Fajarasia.id – Komisi VI DPR RI menegaskan komitmennya menjaga iklim persaingan sehat di sektor pupuk sebagai bagian dari upaya menjamin ketahanan pangan nasional. Hal ini menjadi fokus utama dalam Kunjungan Kerja Panja RUU Anti Monopoli yang digelar di Yogyakarta, Jumat (6/2).
Ketua Tim Kunker, Anggia Erma Rini, berharap PT Pupuk Indonesia (Persero) sebagai market leader dapat menghadirkan strategi praktis untuk memastikan persaingan usaha tetap sehat dan berkeadilan. “Kepentingan petani harus terlindungi di tengah dinamika ekonomi global,” ujarnya.

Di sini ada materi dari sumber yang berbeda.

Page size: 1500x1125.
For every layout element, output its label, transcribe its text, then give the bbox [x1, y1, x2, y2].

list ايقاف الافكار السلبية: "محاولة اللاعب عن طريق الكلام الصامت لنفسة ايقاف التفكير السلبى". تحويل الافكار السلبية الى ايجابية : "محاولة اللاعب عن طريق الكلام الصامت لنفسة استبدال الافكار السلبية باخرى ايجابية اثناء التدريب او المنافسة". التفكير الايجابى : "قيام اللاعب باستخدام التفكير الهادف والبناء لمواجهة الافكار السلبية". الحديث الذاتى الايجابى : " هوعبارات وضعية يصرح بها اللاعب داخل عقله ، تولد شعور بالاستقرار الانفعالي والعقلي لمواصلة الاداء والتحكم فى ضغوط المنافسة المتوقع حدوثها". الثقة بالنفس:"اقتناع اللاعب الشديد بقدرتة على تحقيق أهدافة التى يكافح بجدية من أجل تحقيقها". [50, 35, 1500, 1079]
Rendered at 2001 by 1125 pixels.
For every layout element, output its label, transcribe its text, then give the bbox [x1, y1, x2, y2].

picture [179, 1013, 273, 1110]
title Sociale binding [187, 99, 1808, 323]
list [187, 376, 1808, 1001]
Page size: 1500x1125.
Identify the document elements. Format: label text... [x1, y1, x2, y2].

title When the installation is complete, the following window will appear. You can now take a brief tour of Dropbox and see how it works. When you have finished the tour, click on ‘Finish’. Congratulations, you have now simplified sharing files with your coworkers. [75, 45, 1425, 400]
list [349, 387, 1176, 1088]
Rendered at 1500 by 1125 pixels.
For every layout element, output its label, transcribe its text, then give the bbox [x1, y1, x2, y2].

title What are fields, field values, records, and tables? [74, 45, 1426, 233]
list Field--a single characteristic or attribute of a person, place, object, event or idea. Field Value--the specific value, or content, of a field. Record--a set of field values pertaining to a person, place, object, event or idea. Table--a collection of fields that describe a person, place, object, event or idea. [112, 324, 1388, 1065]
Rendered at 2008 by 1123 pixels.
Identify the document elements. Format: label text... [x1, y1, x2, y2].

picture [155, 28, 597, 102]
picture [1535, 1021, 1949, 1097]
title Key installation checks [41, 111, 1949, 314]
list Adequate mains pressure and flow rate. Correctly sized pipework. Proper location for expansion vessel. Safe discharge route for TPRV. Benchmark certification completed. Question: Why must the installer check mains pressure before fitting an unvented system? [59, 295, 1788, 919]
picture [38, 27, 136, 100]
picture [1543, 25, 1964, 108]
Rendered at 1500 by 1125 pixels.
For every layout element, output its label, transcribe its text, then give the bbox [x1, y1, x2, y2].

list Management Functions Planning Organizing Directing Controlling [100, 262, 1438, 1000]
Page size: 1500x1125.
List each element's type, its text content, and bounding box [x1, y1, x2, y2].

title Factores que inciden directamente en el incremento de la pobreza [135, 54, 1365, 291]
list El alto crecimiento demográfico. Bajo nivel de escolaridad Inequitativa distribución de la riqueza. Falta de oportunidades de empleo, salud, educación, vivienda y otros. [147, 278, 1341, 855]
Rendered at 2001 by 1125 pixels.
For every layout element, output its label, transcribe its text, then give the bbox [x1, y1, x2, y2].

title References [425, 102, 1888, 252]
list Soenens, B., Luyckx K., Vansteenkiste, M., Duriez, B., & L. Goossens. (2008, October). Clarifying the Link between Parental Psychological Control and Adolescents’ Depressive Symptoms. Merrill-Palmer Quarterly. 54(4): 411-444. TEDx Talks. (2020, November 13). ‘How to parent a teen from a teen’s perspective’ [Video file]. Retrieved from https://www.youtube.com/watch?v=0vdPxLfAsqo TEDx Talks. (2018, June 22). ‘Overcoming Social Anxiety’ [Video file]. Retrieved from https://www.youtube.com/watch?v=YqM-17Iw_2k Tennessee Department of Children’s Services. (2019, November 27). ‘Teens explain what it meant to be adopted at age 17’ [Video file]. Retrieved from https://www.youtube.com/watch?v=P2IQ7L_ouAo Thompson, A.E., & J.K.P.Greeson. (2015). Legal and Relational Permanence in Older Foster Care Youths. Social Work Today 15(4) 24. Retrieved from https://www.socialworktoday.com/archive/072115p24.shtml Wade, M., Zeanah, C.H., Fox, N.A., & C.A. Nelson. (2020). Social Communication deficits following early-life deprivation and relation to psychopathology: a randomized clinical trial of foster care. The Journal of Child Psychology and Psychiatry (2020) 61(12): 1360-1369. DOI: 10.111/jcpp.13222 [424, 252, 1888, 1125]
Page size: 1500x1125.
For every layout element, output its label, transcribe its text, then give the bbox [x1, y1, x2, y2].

Anggota Komisi VI, Rachmat Gobel, menambahkan bahwa persaingan global di sektor pupuk harus diantisipasi dengan serius. Ia menyoroti potensi ancaman dari masuknya produk asing yang bisa mengganggu keamanan ekonomi Indonesia. “Di sinilah pemerintah harus berperan melindungi pasar domestik,” tegasnya.
Sementara itu, Darmadi Durianto mengingatkan adanya potensi penyimpangan dalam sinergi BUMN yang justru bisa merusak persaingan. Menurutnya, koordinasi berlebihan antar-BUMN dapat menimbulkan inefisiensi dan menghilangkan kompetisi sehat.
Dalam kesempatan ini, Komisi VI juga menyerap masukan dari akademisi Fakultas Hukum UGM terkait hukum persaingan usaha. Hasil diskusi akan menjadi pijakan penting bagi Panja RUU Anti Monopoli dalam merumuskan pasal-pasal krusial agar tidak terjadi pemusatan kekuatan ekonomi di tangan segelintir pihak, terutama pada komoditas vital seperti pupuk.